II
КРОВАВЫЙ МОР
В клопиной заставленной комнатенке на Каменноостровском под небесами — квартира из чердака приспособлена, и вода по утрам не подымается — сидим распаренные за самоваром.
Марья Ивановна Курицына разливает чай, хозяин Курицын угощает, прапорщик Прокопов рассказывает: с первого дня мобилизации он призван, до войны служил в банке, и вот уже третий год в тылу на самой спешной службе.
— Я так решил, нет больше никаких сил, разденусь донага, выйду на Знаменскую площадь и пойду. Все равно.
Весь день вчера и сегодня дождь, и теперь за окном сквозь дождь расплывающиеся белые фонари и скользящий шип по скользкому торцу неугомонных автомобилей. Каждый день с утра хожу я по «Новому Времени», ищу квартиру или комнату, мне все равно уж, стою в очереди, дожидаясь осмотра — и одно мне горе: всякий раз, когда до меня доходит очередь, квартиру занимают, или хозяйка, узнав о моих занятиях, отказывает, переходя к моему счастливому соседу, а сегодня одна дама сказала мне совсем откровенно, что муж ее сам писал в газетах, знает она, что за народ «писатель», и ни за что не передаст мне квартиры; а квартира очень подходила. А то и так: купи мебель, и квартира твоя, цена же не в сотнях, а в тысячах.
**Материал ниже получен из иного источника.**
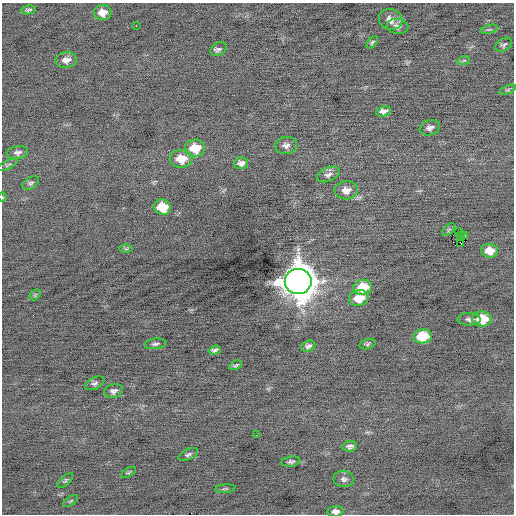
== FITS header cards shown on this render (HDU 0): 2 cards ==
NAXIS1  =                  512 / Axis length
NAXIS2  =                  512 / Axis length

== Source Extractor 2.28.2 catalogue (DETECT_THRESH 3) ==
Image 512 x 512 px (HDU 0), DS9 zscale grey, 1 PNG px = 1 image px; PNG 516 x 516 px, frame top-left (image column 1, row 512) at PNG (2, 3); each listed source drawn as its Kron ellipse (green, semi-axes under 4 px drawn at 4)
Background -0.103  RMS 0.65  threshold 1.95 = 3 sigma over >= 5 px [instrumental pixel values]
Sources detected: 56; all 56 listed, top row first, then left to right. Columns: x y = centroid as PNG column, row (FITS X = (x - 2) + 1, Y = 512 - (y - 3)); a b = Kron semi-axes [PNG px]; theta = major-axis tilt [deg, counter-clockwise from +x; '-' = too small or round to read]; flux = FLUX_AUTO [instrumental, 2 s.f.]
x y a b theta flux
28 10 7 4 8 88
103 12 9 7 5 440
391 19 12 10 -17 370
136 26 2 2 - 270
398 26 11 7 -6 190
489 29 9 3 13 75
372 42 7 4 52 68
504 45 9 6 31 100
219 49 9 6 31 120
66 60 11 7 6 250
464 60 6 4 19 68
508 90 9 3 21 62
383 111 7 5 11 200
430 128 10 7 15 170
286 145 11 8 6 210
195 148 10 8 3 1000
18 152 10 6 7 160
181 159 11 9 2 750
241 163 7 6 - 190
8 165 11 3 27 70
328 174 12 7 22 180
31 183 9 5 33 100
346 190 11 9 4 350
2 197 5 3 - 40
162 207 8 7 - 1200
449 230 8 4 45 67
458 231 4 2 - 5600
465 235 3 2 - 700
461 236 2 2 - 28
461 243 3 2 - 89
126 249 6 4 0 62
489 251 8 7 - 580
298 281 13 12 - 110000
363 287 9 7 13 1300
35 295 6 4 46 60
359 298 10 7 13 840
469 319 11 6 -1 160
482 319 10 7 1 1200
423 336 9 7 6 1600
155 344 11 5 6 130
367 344 8 5 16 82
308 346 7 5 21 120
215 350 6 4 16 110
236 365 7 3 25 72
95 383 10 6 25 120
114 391 9 7 15 160
256 435 2 2 - 68
350 446 7 5 8 130
188 454 10 5 24 110
291 462 9 5 8 100
129 472 8 3 30 63
344 479 10 8 -10 170
65 481 10 4 44 84
225 489 10 4 5 72
71 501 8 3 34 53
335 511 8 5 5 190
At the frame edge (FLAGS 8, measured only in part): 2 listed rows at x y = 2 197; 335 511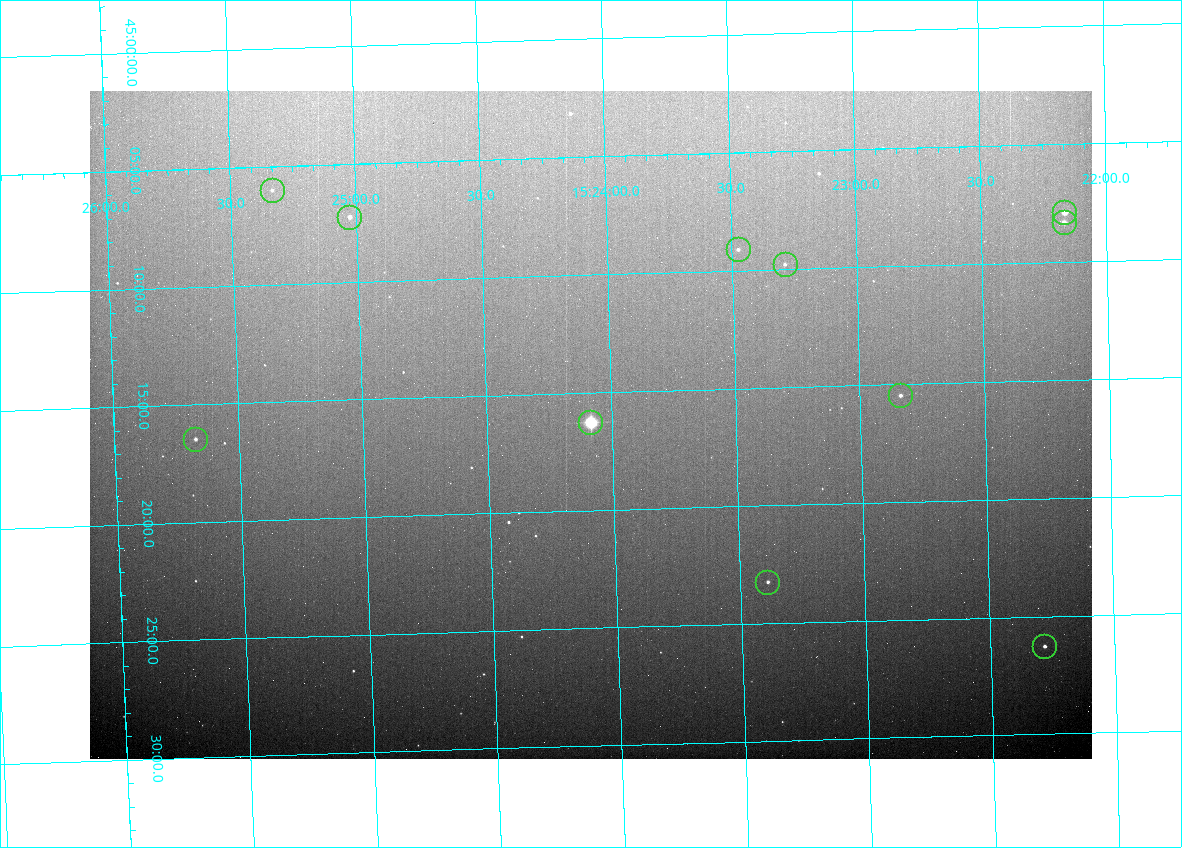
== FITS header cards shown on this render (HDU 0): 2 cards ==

Курицын, приютивший меня в клопиной комнатенке, высматривал квартиры и доносил в какое-то военное
учреждение, и квартиры реквизировали, такая его должность, Курицын клялся, что он во что бы то ни стало достанет мне квартиру, но я-то ему совсем не верил, и только крутой и крепкий чай с сахаром и белым хлебом — Марья Ивановна запасливая! — меня успокоили, а то ей-Богу, как прапорщик Прокопов.
— Я бы рад служить, да не могу, нет больше сил, — тянул свое прапорщик Прокопов, — разденусь я донага, выйду с дежурства на Знаменскую площадь и пойду. Мне все равно.
Марья Ивановна летом ездила на богомолье, бывала в Верхотурье и привезла пророчество затворника Макария:
«Если в семнадцатом году народ не покается, через двенадцать лет Бог накажет, пошлет кровавый мор».
Но этот мор уже шел, третье лето косил беспощадно, и только вера Марьи Ивановны ждет его на двадцать девятый год.
И прапорщик Прокопов ей доказывал, что в семнадцатом году, а семнадцатый год через три месяца, вся жизнь замрет, железные дороги станут — все износилось, а поправлять некому и нечем! — и каяться будет поздно. Кровавый мор делал свое дело.
— Если опросить всех поголовно, — говорит хозяин Курицын, — у нас, и в Германии, и в Англии, и во Франции, чтобы сказали все по совести, кто воевать хочет и кто против, я уверен, мало дураков нашлось бы.
— Я бы рад служить, да не могу, нет больше сил, — свою песню пел прапорщик Прокопов, не видя конца бойне (мор все равно все погубит!), этой азартной войны без конца, — разденусь я донага, выйду с дежурства на Знаменскую площадь и пойду. Мне все равно.